**Passage choisi:**
========================================

Sep 20, 2012 | Commentaires fermés sur Critique . « L’Argent » de Christophe Tarkos avec Stanislas Nordey à La Gaîté Lyrique

Critique de Bruno Deslot

L’Argent une valeur sûre ?  Un flux dominant !

La Gaîté Lyrique présente une création associant le multimédia à la beauté d’un texte fort dans un espace inattendu ne proposant pas de ligne de lecture imposée. Une salle rectangulaire au sol recouvert d’un gazon synthétique et au milieu de laquelle une scène, en forme de L, ouvre le chemin des possibles, se prête à la déambulation durant le spectacle. Pas de fauteuils, ni d’assises confortables pour accueillir le spectateur, la verticalité est de rigueur ! Un sentiment de saturation s’installe sournoisement à mesure que le flux financier et le flux verbal du poème dit se croisent dans un chaos multimédia projeté sur les murs de la salle. L’argent, flux dominant qui gère le monde sans support matériel réel, devient un objet construit par Christian Van der Borght, spécialiste des scénographies digitales.

========================================

**Données sources:**
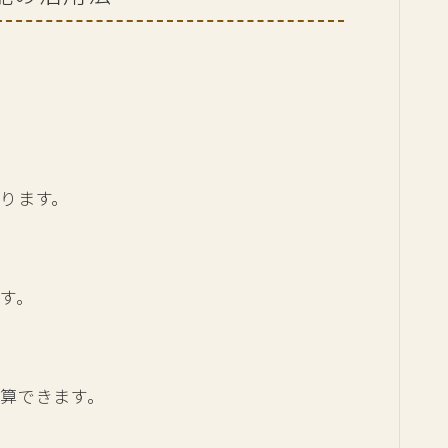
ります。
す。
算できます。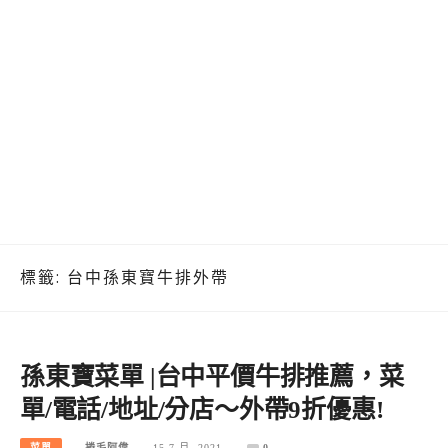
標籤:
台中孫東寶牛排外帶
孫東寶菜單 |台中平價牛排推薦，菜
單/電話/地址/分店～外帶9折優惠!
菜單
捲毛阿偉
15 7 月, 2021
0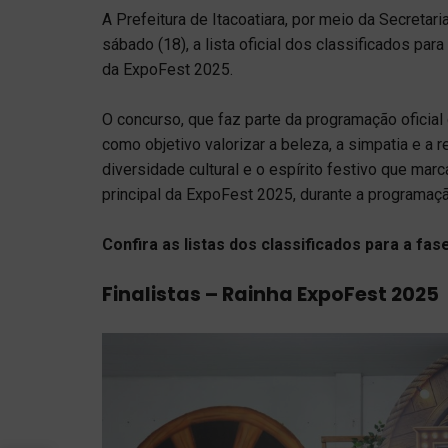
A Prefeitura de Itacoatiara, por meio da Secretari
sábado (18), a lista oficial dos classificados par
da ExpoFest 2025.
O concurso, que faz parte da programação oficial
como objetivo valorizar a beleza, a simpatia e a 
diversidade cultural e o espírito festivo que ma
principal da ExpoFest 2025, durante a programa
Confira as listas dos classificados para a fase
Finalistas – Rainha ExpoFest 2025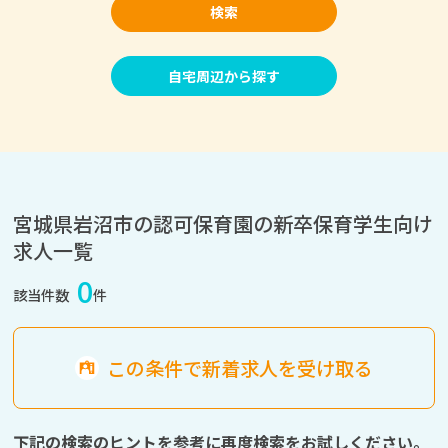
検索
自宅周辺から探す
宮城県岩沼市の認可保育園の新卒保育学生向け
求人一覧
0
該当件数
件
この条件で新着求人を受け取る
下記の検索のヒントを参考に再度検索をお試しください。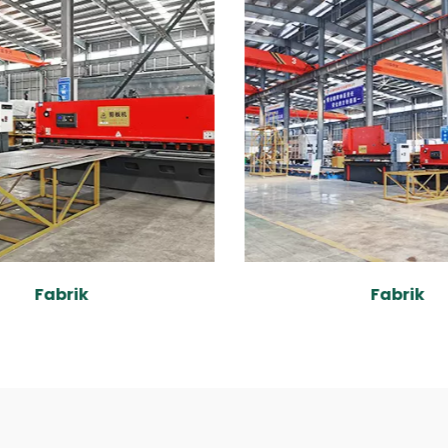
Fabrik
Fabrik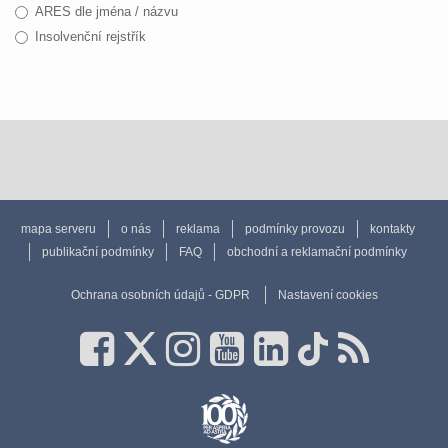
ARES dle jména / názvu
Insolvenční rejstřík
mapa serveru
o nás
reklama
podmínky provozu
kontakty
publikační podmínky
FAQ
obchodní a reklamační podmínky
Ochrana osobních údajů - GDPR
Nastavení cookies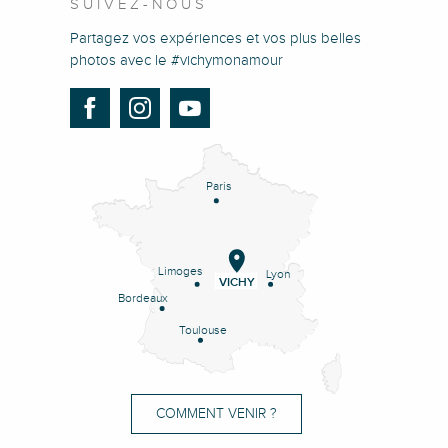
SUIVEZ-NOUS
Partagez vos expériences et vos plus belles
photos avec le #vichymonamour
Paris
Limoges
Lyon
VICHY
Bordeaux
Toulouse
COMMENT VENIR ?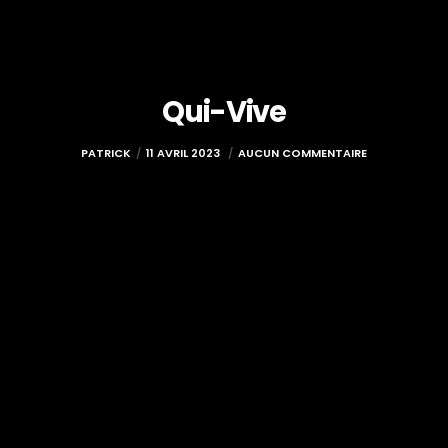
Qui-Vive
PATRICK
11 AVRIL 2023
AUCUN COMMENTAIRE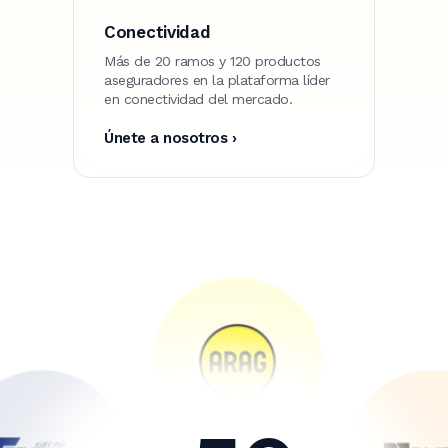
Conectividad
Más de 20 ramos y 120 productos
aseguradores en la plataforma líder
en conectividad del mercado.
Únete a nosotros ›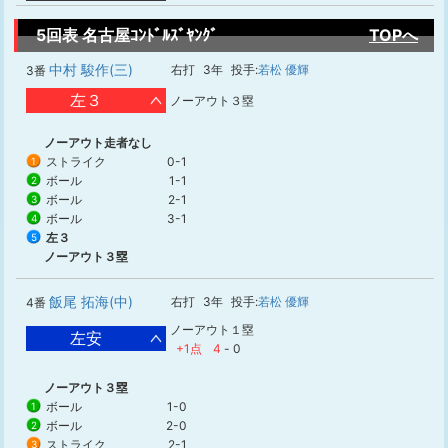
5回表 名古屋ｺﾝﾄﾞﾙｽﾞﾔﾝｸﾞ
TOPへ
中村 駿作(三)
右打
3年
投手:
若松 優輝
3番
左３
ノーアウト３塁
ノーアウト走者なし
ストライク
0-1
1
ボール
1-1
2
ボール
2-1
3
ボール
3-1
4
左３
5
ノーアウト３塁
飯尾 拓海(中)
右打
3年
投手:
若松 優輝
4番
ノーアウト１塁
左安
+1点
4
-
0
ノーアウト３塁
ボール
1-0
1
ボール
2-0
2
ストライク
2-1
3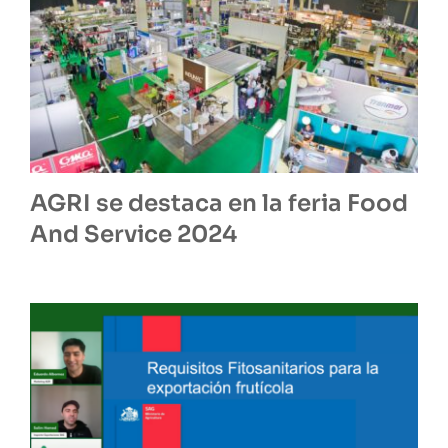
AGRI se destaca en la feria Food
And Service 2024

========================================

**Objectif de l'exercice:** D'après le passage choisi, de quoi le sol de la salle est-il recouvert ?

**Votre solution:** D'un gazon synthétique.